Перед самой своей смертью в тысяча девятьсот восемьдесят девятом году Эмиль Кастор написал в своем завещании, что дом надлежит превратить в музей для хранения его частной коллекции. Все свое состояние он завещал направить на выполнение этого проекта. Конечно же, его родственники — сестра, несколько старых двоюродных братьев и сестер, племянниц и племянников — годами оспаривали это решение, но мистер Кастор был непреклонным человеком, а законность завещания — непробиваемой, как скала. Чего никак не могла понять его семья, — кроме того, конечно, что они считали это актом неимоверной жестокости с его стороны, — так это того, откуда же взялась такая любовь к искусству. Ведь это был тот самый мистер Кастор, который всю жизнь увлекался охотой, рыбалкой, слыл этаким дамским угодником (хотя так и не женился), курил сигары (которые перемежал с лимонными конфетами от кашля) и построил свое маленькое состояние на своем «мужском подходе», как написала в одном из своих писем его сестра.

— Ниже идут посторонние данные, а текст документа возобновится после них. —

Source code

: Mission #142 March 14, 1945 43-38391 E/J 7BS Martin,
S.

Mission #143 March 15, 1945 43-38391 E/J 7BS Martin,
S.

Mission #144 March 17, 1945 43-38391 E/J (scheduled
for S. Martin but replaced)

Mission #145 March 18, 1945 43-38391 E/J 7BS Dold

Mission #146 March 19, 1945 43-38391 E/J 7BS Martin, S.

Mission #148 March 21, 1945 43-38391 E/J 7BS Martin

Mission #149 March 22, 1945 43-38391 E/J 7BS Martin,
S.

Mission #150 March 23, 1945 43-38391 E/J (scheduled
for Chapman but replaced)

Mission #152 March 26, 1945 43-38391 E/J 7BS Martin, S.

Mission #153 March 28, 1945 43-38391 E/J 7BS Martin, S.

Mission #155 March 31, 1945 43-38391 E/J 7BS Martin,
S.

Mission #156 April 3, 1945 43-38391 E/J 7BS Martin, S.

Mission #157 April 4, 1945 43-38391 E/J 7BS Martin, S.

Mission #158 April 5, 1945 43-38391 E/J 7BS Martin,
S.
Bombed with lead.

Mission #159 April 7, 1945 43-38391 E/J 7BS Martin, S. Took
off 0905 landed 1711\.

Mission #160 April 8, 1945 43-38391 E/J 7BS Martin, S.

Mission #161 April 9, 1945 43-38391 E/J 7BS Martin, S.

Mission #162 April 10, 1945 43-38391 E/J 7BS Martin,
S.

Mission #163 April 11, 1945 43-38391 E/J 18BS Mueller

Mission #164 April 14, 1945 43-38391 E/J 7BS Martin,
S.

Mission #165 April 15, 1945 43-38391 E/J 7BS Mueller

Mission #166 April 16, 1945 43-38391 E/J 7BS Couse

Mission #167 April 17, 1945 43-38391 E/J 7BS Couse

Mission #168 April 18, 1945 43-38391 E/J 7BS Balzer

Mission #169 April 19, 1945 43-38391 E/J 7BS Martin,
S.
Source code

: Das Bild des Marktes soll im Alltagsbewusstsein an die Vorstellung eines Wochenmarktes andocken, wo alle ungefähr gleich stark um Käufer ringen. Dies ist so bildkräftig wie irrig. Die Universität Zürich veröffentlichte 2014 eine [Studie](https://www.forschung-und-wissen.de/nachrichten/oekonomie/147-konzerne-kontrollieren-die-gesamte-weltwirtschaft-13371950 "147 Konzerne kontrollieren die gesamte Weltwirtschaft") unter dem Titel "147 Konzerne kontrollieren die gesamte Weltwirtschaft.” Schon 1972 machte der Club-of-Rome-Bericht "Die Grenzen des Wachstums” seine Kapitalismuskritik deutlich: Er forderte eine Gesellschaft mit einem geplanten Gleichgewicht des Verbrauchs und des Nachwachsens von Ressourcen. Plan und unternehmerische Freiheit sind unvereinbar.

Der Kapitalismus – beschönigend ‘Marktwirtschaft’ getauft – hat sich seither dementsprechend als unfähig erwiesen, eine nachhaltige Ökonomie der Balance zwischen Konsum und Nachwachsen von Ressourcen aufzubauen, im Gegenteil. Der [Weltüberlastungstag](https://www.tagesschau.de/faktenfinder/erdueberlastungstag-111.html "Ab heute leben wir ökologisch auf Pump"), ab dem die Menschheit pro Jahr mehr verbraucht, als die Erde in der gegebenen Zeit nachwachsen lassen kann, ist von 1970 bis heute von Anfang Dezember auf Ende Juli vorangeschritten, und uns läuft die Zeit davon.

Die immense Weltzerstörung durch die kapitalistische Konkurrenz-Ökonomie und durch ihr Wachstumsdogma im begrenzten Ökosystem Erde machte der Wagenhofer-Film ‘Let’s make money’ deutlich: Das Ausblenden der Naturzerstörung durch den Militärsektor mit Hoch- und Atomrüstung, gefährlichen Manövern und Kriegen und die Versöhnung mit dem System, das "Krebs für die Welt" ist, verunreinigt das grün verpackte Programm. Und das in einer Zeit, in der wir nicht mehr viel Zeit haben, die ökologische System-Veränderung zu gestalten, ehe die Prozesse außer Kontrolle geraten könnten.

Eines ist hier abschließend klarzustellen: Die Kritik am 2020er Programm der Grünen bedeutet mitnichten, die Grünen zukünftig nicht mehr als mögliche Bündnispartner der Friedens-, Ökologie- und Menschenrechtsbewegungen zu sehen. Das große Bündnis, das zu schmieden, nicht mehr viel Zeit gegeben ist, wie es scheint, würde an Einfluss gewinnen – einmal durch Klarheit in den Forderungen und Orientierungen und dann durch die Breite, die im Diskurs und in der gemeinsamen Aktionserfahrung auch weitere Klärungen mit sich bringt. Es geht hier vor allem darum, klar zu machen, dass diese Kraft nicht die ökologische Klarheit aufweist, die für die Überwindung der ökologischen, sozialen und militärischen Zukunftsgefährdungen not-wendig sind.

Кухня разделялась пополам стеной — уродливым сооружением, приходившимся одной своей стороной как раз на середину того, что когда-то было огромным чудесным окном, выходящим на реку. Принявший такое решение и столь убого воплотивший его в жизнь, без всякого сомнения, не был ценителем архитектуры. Несуразная постройка была настоящим оскорблением чистоты этого места. То, что осталось от изначальной комнаты, превратилось в обыкновенную кухню: холодильник, печь, большая раковина, мраморные поверхности, пол, отделанный мозаикой из черепицы; рядом с оставшимся куском огромного окна было прорублено маленькое окошко из цветного стекла в стиле Шагала. Несмотря на переделки, комната все еще была прекрасна, а искусно продуманная кухня оказалась очень удобной для нашего малочисленного персонала.
Вторая часть кухни теперь была полностью отгорожена. Свет, лившийся из громадного окна, был слишком ярким, чтобы хранить в комнате любые произведения искусства. Само помещение походило на своеобразный чулан необычайно больших размеров. Когда я наконец смог туда попасть, в нем царил настоящий хаос.

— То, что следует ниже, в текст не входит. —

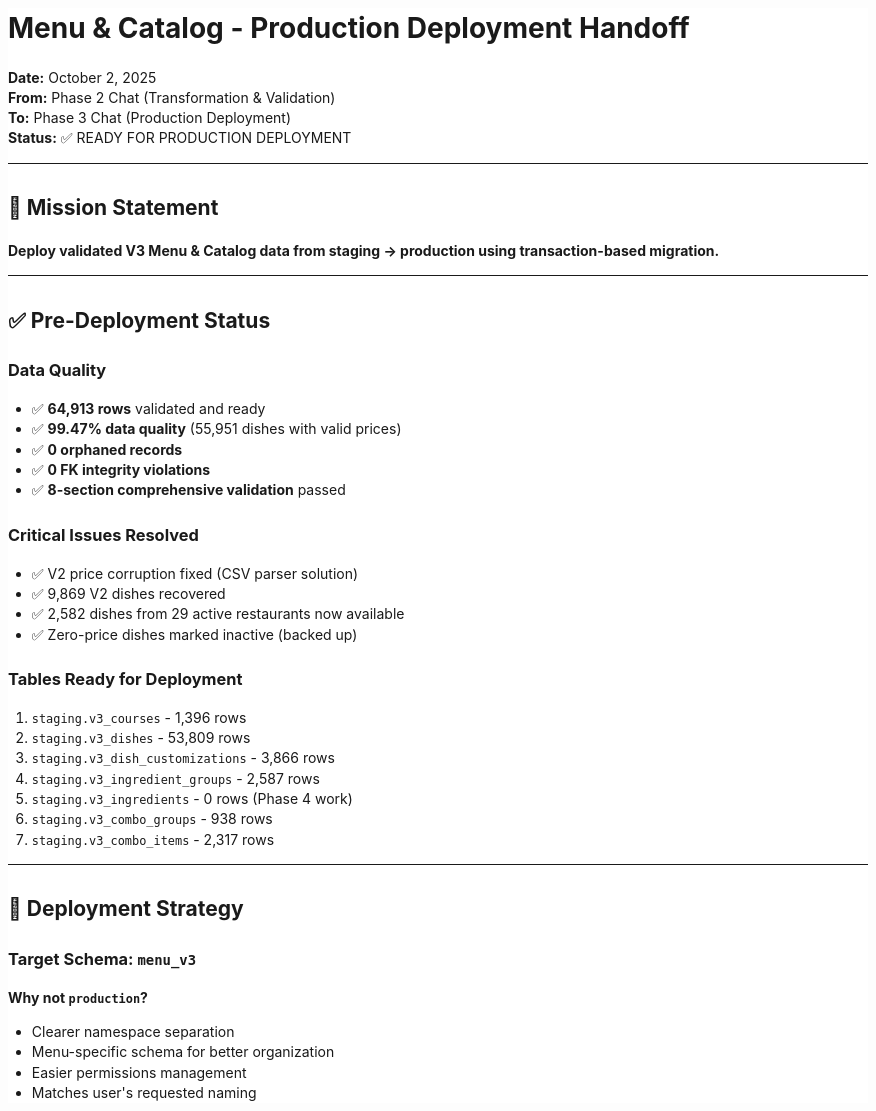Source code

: # Menu & Catalog - Production Deployment Handoff
**Date:** October 2, 2025  
**From:** Phase 2 Chat (Transformation & Validation)  
**To:** Phase 3 Chat (Production Deployment)  
**Status:** ✅ READY FOR PRODUCTION DEPLOYMENT

---

## 🎯 Mission Statement

**Deploy validated V3 Menu & Catalog data from staging → production using transaction-based migration.**

---

## ✅ Pre-Deployment Status

### Data Quality
- ✅ **64,913 rows** validated and ready
- ✅ **99.47% data quality** (55,951 dishes with valid prices)
- ✅ **0 orphaned records**
- ✅ **0 FK integrity violations**
- ✅ **8-section comprehensive validation** passed

### Critical Issues Resolved
- ✅ V2 price corruption fixed (CSV parser solution)
- ✅ 9,869 V2 dishes recovered
- ✅ 2,582 dishes from 29 active restaurants now available
- ✅ Zero-price dishes marked inactive (backed up)

### Tables Ready for Deployment
1. `staging.v3_courses` - 1,396 rows
2. `staging.v3_dishes` - 53,809 rows
3. `staging.v3_dish_customizations` - 3,866 rows
4. `staging.v3_ingredient_groups` - 2,587 rows
5. `staging.v3_ingredients` - 0 rows (Phase 4 work)
6. `staging.v3_combo_groups` - 938 rows
7. `staging.v3_combo_items` - 2,317 rows

---

## 🎯 Deployment Strategy

### Target Schema: `menu_v3`

**Why not `production`?**
- Clearer namespace separation
- Menu-specific schema for better organization
- Easier permissions management
- Matches user's requested naming
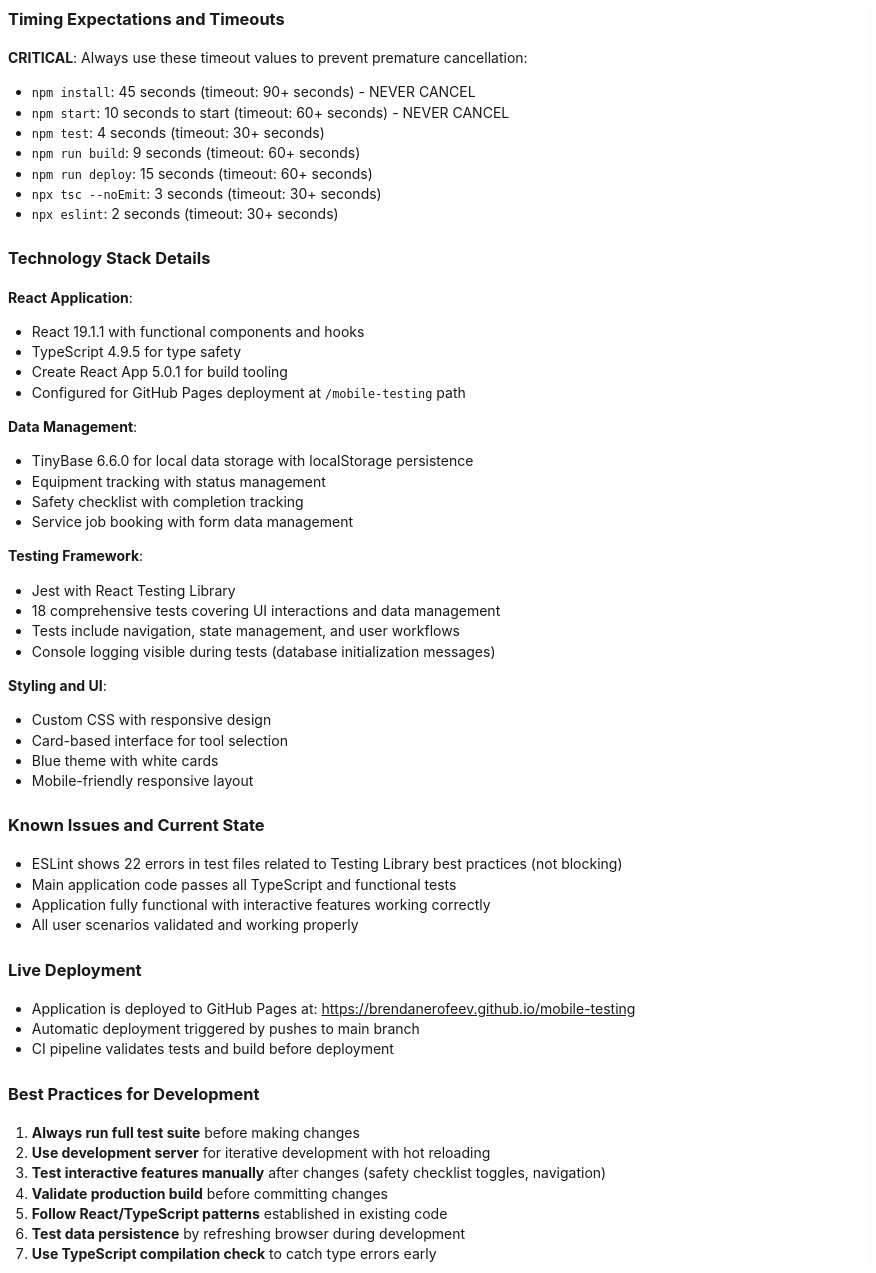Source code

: ### Timing Expectations and Timeouts
**CRITICAL**: Always use these timeout values to prevent premature cancellation:

- `npm install`: 45 seconds (timeout: 90+ seconds) - NEVER CANCEL
- `npm start`: 10 seconds to start (timeout: 60+ seconds) - NEVER CANCEL  
- `npm test`: 4 seconds (timeout: 30+ seconds)
- `npm run build`: 9 seconds (timeout: 60+ seconds)
- `npm run deploy`: 15 seconds (timeout: 60+ seconds)
- `npx tsc --noEmit`: 3 seconds (timeout: 30+ seconds)
- `npx eslint`: 2 seconds (timeout: 30+ seconds)

### Technology Stack Details

**React Application**:
- React 19.1.1 with functional components and hooks
- TypeScript 4.9.5 for type safety
- Create React App 5.0.1 for build tooling
- Configured for GitHub Pages deployment at `/mobile-testing` path

**Data Management**:
- TinyBase 6.6.0 for local data storage with localStorage persistence
- Equipment tracking with status management
- Safety checklist with completion tracking
- Service job booking with form data management

**Testing Framework**:
- Jest with React Testing Library
- 18 comprehensive tests covering UI interactions and data management
- Tests include navigation, state management, and user workflows
- Console logging visible during tests (database initialization messages)

**Styling and UI**:
- Custom CSS with responsive design
- Card-based interface for tool selection
- Blue theme with white cards
- Mobile-friendly responsive layout

### Known Issues and Current State
- ESLint shows 22 errors in test files related to Testing Library best practices (not blocking)
- Main application code passes all TypeScript and functional tests
- Application fully functional with interactive features working correctly
- All user scenarios validated and working properly

### Live Deployment
- Application is deployed to GitHub Pages at: https://brendanerofeev.github.io/mobile-testing
- Automatic deployment triggered by pushes to main branch
- CI pipeline validates tests and build before deployment

### Best Practices for Development
1. **Always run full test suite** before making changes
2. **Use development server** for iterative development with hot reloading
3. **Test interactive features manually** after changes (safety checklist toggles, navigation)
4. **Validate production build** before committing changes
5. **Follow React/TypeScript patterns** established in existing code
6. **Test data persistence** by refreshing browser during development
7. **Use TypeScript compilation check** to catch type errors early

Первое, что я сделал, — это разобрал все хранившиеся там ветхие коробки со старомодными буклетами и древними канцелярскими принадлежностями, упаковки старой туалетной бумаги и несколько свертков с давнишними фотографиями Кастора, которые отнес в свой офис, чтобы составить каталог и должным образом обработать. Где-то после недели такой работы я нашел рисунки, несколько коробок с холстами, разрисованными рукой любителя и выполненными плохо, практически на школьном уровне, но лишенными милой детской причудливости. Все они изображали одну и ту же женщину. Я спросил Дарлен, которая тогда присматривала за книгами, занималась продажей билетов и по совместительству была шкатулкой с городскими сплетнями, что она думает о найденном собрании.
— Должно быть, это работа мистера Кастора, — сказала она.
— Я и не знал, что он рисовал.
— Ну, на самом деле, как видите, так оно и было. Говорят, что он здесь стал любителем живописи. Они все такие?
— Почти все.
— Стоило заниматься леденцами от кашля, — произнесла она. И это сказала женщина, которая уверяла меня в своем абсолютном восторге от созерцания знаменитой склеенной и помещенной в рамку картины-загадки в одном ресторанчике в соседнем городке.
Когда все было сказано и сделано, у нас оказалось пятнадцать коробок таких рисунков, и я решил повесить их в той самой комнате, которая однажды была роскошной кухней. Немногие увидят их там, и это казалось правильным: они действительно были столь убогими, что солнечный свет уже не мог нанести им никакого вреда.
Наконец все развесив, я насчитал тысячу рисунков разных форм и размеров все той же темноволосой, сероглазой девушки, выполненных в различных стилях: в глубоких бархатных цветах Возрождения, мягких пастельных оттенках барокко, в несколько пугающих ярко-зеленых красках, напоминающих Матисса, мазками, которые варьировались от подражания Ван Гогу до жирных прямых линий, словно нарисованных ребенком в начальной школе. Я стоял в меркнущем вечернем свете и смотрел на гротескную живопись этого человека, на его убогое искусство, и должен признаться, что оно меня покорило. Разве его любовь была меньшей, чем страсть тех, кто умел рисовать? У одних людей есть талант, другие им обделены, но не многие любят той любовью, что может подвигнуть их на подобное деяние. Тысяча лиц, все несовершенно написаны, но при этом дышат стремлением к совершенству. Многие из нас могут лишь мечтать о таком чувстве.